WHAT IS BEING ASKED »
Repeat the entries that follow verbatim, without any of their pictures.

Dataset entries
■ ■ ■ ■ ■

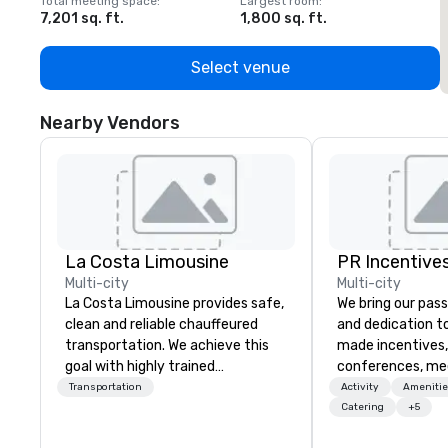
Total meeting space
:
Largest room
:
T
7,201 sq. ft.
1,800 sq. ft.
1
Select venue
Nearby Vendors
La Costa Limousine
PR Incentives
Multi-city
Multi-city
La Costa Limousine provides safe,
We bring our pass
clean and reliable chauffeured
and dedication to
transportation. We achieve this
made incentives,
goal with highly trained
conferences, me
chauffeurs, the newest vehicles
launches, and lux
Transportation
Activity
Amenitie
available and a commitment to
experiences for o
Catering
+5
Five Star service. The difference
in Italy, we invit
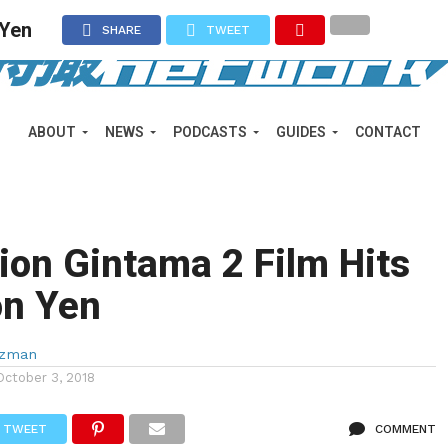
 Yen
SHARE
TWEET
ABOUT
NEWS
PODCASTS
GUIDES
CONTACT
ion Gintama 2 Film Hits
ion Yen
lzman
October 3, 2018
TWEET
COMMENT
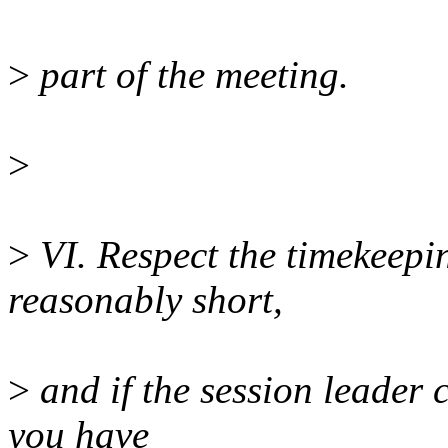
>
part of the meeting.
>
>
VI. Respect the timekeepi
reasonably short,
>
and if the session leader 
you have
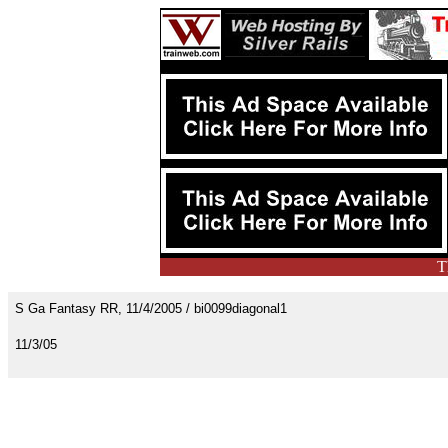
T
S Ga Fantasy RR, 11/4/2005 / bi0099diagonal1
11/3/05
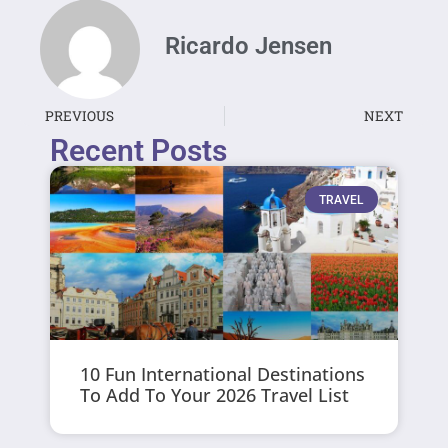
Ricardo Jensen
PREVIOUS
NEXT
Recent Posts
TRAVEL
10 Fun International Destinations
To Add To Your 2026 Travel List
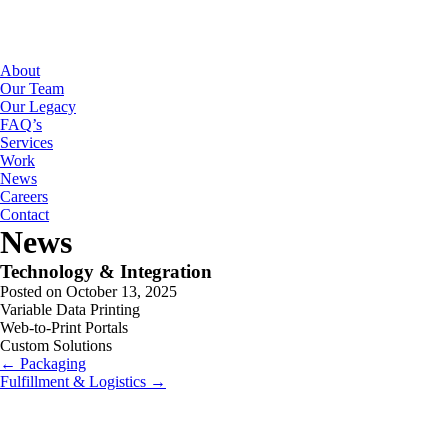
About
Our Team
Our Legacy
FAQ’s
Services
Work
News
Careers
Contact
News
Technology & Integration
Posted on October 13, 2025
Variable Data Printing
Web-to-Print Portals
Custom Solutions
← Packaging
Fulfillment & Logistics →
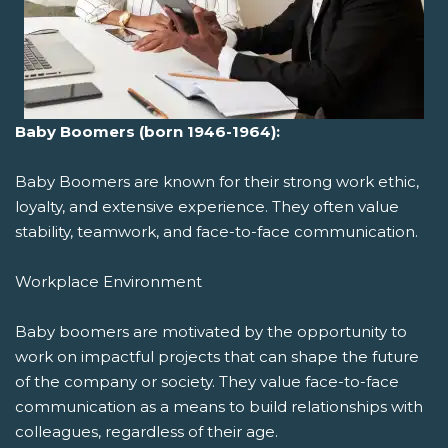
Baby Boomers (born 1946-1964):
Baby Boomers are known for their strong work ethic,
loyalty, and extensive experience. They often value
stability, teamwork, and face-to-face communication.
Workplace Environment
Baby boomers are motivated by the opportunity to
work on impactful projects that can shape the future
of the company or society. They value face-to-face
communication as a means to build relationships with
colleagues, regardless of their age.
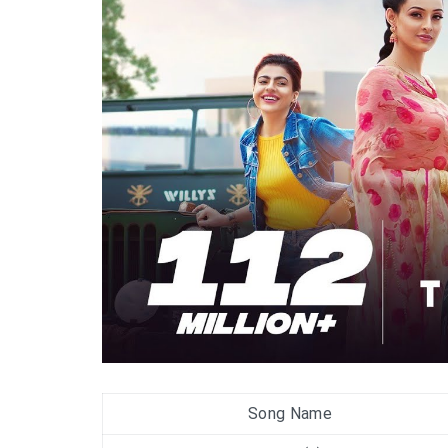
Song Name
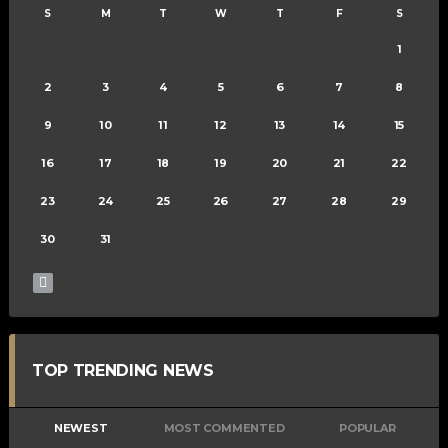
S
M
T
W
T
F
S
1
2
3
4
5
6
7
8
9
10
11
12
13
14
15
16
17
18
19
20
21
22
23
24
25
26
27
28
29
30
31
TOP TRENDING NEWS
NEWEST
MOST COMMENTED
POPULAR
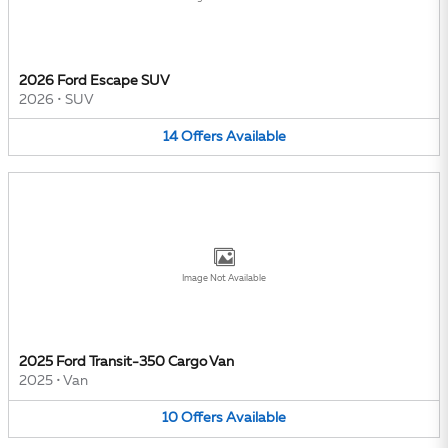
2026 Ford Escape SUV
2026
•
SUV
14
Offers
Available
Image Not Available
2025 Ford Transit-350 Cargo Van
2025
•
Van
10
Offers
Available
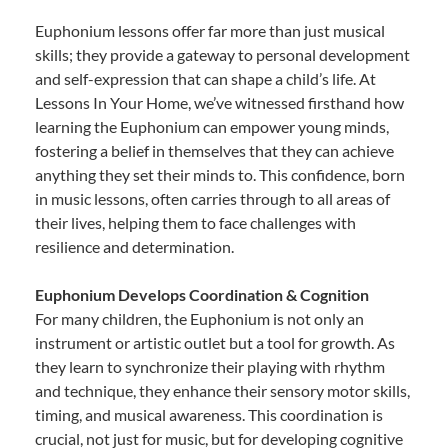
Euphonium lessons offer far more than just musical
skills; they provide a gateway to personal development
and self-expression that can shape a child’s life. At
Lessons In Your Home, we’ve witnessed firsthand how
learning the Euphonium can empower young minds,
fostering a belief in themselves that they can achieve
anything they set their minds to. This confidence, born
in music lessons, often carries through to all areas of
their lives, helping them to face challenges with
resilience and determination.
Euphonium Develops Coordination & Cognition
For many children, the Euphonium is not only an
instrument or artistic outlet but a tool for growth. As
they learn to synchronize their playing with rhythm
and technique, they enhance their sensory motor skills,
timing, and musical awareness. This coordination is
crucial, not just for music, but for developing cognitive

■ ■ ■ ■ ■

EXERCISE OUTPUT »
Total meeting space
:
Largest room
:
T
7,201 sq. ft.
1,800 sq. ft.
1
Select venue
Nearby Vendors
La Costa Limousine
PR Incentives
Multi-city
Multi-city
La Costa Limousine provides safe,
We bring our pass
clean and reliable chauffeured
and dedication to
transportation. We achieve this
made incentives,
goal with highly trained
conferences, me
chauffeurs, the newest vehicles
launches, and lux
Transportation
Activity
Amenitie
available and a commitment to
experiences for o
Catering
+5
Five Star service. The difference
in Italy, we invit
 Yen
SHARE
TWEET
ABOUT
NEWS
PODCASTS
GUIDES
CONTACT
ion Gintama 2 Film Hits
ion Yen
lzman
October 3, 2018
TWEET
COMMENT
>
part of the meeting.
>
>
VI. Respect the timekeepi
reasonably short,
>
and if the session leader 
you have
T
S Ga Fantasy RR, 11/4/2005 / bi0099diagonal1
11/3/05
Ricardo Jensen
PREVIOUS
NEXT
Recent Posts
TRAVEL
10 Fun International Destinations
To Add To Your 2026 Travel List
About
Our Team
Our Legacy
FAQ’s
Services
Work
News
Careers
Contact
News
Technology & Integration
Posted on October 13, 2025
Variable Data Printing
Web-to-Print Portals
Custom Solutions
← Packaging
Fulfillment & Logistics →
Baby Boomers (born 1946-1964):
Baby Boomers are known for their strong work ethic,
loyalty, and extensive experience. They often value
stability, teamwork, and face-to-face communication.
Workplace Environment
Baby boomers are motivated by the opportunity to
work on impactful projects that can shape the future
of the company or society. They value face-to-face
communication as a means to build relationships with
colleagues, regardless of their age.
Song Name
S
M
T
W
T
F
S
1
2
3
4
5
6
7
8
9
10
11
12
13
14
15
16
17
18
19
20
21
22
23
24
25
26
27
28
29
30
31
TOP TRENDING NEWS
NEWEST
MOST COMMENTED
POPULAR
2026 Ford Escape SUV
2026
•
SUV
14
Offers
Available
Image Not Available
2025 Ford Transit-350 Cargo Van
2025
•
Van
10
Offers
Available
Euphonium lessons offer far more than just musical
skills; they provide a gateway to personal development
and self-expression that can shape a child’s life. At
Lessons In Your Home, we’ve witnessed firsthand how
learning the Euphonium can empower young minds,
fostering a belief in themselves that they can achieve
anything they set their minds to. This confidence, born
in music lessons, often carries through to all areas of
their lives, helping them to face challenges with
resilience and determination.
Euphonium Develops Coordination & Cognition
For many children, the Euphonium is not only an
instrument or artistic outlet but a tool for growth. As
they learn to synchronize their playing with rhythm
and technique, they enhance their sensory motor skills,
timing, and musical awareness. This coordination is
crucial, not just for music, but for developing cognitive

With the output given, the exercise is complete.